Exercise - Some of the lines below need repeating. Reproduce exactly those between the lines holding "right shoulder: (20, 278)" and "left knee: (469, 342)", inclusive.

Stored items from a collection
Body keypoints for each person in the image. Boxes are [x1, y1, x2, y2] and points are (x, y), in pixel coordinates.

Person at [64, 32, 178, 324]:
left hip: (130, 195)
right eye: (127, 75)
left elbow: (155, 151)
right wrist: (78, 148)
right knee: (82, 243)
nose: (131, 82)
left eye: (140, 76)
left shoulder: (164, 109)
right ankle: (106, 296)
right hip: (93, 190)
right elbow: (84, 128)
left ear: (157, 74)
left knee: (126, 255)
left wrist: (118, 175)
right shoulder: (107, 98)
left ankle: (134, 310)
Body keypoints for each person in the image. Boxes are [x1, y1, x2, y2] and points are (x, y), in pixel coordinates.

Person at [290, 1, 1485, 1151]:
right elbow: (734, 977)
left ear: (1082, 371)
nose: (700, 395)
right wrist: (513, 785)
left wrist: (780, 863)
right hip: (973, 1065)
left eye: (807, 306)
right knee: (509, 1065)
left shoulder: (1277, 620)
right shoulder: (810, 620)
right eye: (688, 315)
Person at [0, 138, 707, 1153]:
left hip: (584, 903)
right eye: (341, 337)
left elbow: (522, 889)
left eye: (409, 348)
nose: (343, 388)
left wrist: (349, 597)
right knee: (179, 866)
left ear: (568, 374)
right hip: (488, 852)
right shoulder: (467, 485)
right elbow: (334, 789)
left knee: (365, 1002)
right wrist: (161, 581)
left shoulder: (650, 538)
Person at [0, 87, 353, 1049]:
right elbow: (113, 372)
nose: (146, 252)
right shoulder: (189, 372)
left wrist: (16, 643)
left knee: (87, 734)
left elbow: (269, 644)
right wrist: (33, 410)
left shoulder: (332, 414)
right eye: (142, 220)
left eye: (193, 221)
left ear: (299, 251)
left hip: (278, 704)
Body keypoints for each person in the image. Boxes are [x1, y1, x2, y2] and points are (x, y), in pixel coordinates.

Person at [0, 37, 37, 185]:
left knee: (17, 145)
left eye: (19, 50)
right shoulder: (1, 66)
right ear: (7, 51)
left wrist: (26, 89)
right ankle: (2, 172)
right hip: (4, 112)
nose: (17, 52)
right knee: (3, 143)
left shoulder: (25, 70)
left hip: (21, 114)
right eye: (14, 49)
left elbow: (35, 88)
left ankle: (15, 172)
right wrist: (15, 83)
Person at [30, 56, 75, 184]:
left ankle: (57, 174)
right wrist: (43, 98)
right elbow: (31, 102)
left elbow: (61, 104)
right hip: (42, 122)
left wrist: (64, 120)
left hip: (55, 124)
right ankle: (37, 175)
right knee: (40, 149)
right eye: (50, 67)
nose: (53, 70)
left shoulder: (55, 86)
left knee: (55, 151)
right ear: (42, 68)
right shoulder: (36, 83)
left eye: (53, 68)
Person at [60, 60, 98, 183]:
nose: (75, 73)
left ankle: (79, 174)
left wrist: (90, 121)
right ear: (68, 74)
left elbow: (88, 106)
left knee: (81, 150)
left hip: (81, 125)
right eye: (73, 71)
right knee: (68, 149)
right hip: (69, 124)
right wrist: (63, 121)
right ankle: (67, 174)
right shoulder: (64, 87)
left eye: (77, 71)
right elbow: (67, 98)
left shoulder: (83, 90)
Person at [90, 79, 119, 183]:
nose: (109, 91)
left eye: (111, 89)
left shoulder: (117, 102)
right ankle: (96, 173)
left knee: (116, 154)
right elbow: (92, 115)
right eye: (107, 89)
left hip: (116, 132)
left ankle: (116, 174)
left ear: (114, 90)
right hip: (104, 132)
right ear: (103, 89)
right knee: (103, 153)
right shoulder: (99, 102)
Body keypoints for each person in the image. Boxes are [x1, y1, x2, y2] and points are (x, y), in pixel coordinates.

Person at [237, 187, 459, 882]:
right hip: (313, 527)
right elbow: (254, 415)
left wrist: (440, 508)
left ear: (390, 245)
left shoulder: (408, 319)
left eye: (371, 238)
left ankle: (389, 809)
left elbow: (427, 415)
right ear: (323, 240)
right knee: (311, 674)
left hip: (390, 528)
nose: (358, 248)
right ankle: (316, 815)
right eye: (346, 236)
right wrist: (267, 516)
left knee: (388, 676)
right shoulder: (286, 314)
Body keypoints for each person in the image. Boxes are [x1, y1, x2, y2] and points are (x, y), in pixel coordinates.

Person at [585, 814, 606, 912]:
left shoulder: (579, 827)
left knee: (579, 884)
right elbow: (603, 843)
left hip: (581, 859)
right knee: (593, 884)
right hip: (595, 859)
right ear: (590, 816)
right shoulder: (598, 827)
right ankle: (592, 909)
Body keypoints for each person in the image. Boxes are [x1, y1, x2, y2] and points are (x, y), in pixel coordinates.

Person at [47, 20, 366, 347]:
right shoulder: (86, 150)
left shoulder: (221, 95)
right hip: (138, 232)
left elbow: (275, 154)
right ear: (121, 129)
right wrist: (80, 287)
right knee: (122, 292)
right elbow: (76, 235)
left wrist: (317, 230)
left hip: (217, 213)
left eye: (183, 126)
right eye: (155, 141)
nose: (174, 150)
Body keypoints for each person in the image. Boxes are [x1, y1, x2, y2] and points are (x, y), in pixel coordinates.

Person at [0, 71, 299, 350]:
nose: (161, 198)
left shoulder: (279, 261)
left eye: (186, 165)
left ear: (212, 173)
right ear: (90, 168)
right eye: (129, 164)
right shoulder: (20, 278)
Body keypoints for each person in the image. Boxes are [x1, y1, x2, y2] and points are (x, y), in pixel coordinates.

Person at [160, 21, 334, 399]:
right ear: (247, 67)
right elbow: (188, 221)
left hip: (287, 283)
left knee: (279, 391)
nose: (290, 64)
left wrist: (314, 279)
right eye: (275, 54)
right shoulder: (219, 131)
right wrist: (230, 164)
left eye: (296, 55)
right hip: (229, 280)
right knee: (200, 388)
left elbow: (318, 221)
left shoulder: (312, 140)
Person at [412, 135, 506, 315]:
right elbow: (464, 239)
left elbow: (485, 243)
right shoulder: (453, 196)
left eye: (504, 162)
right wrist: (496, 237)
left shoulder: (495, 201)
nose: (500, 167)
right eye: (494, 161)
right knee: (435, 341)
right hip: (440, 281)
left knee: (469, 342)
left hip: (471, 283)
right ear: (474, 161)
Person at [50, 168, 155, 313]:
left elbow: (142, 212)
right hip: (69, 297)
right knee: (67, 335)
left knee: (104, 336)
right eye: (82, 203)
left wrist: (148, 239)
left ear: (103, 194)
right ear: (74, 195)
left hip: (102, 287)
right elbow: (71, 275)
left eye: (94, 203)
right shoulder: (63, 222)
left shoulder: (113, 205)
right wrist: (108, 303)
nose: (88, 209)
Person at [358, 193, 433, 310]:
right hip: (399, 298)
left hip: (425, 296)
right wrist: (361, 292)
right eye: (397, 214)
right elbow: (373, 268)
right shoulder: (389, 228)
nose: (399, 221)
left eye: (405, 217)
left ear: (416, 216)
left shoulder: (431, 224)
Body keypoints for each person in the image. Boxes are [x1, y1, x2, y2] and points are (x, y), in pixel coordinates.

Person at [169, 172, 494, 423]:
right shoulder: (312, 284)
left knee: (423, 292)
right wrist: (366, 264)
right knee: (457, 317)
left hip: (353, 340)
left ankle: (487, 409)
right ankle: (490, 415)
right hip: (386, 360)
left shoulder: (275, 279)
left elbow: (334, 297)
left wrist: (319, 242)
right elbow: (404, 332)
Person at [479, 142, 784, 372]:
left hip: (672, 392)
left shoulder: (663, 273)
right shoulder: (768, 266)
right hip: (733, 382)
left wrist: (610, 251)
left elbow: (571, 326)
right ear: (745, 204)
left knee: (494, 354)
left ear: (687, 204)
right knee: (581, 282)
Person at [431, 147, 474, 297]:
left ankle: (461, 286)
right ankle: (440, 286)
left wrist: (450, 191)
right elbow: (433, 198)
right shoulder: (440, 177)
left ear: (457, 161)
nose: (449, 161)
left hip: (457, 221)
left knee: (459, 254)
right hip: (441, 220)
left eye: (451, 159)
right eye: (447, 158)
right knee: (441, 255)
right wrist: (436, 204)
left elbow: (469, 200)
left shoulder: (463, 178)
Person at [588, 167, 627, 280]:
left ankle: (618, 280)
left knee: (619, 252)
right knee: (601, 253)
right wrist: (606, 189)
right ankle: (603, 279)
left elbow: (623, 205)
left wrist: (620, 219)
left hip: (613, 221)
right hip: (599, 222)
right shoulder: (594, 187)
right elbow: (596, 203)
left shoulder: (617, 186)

Answer to the exercise -
right shoulder: (20, 278)
Body keypoints for each person in the image. Boxes are [x1, y1, x2, y2] and points are (x, y), in pixel coordinates.

Person at [160, 21, 334, 399]:
right ear: (247, 67)
right elbow: (188, 221)
left hip: (287, 283)
left knee: (279, 391)
nose: (290, 64)
left wrist: (314, 279)
right eye: (275, 54)
right shoulder: (219, 131)
right wrist: (230, 164)
left eye: (296, 55)
right hip: (229, 280)
right knee: (200, 388)
left elbow: (318, 221)
left shoulder: (312, 140)
Person at [412, 135, 506, 315]:
right elbow: (464, 239)
left elbow: (485, 243)
right shoulder: (453, 196)
left eye: (504, 162)
right wrist: (496, 237)
left shoulder: (495, 201)
nose: (500, 167)
right eye: (494, 161)
right knee: (435, 341)
right hip: (440, 281)
left knee: (469, 342)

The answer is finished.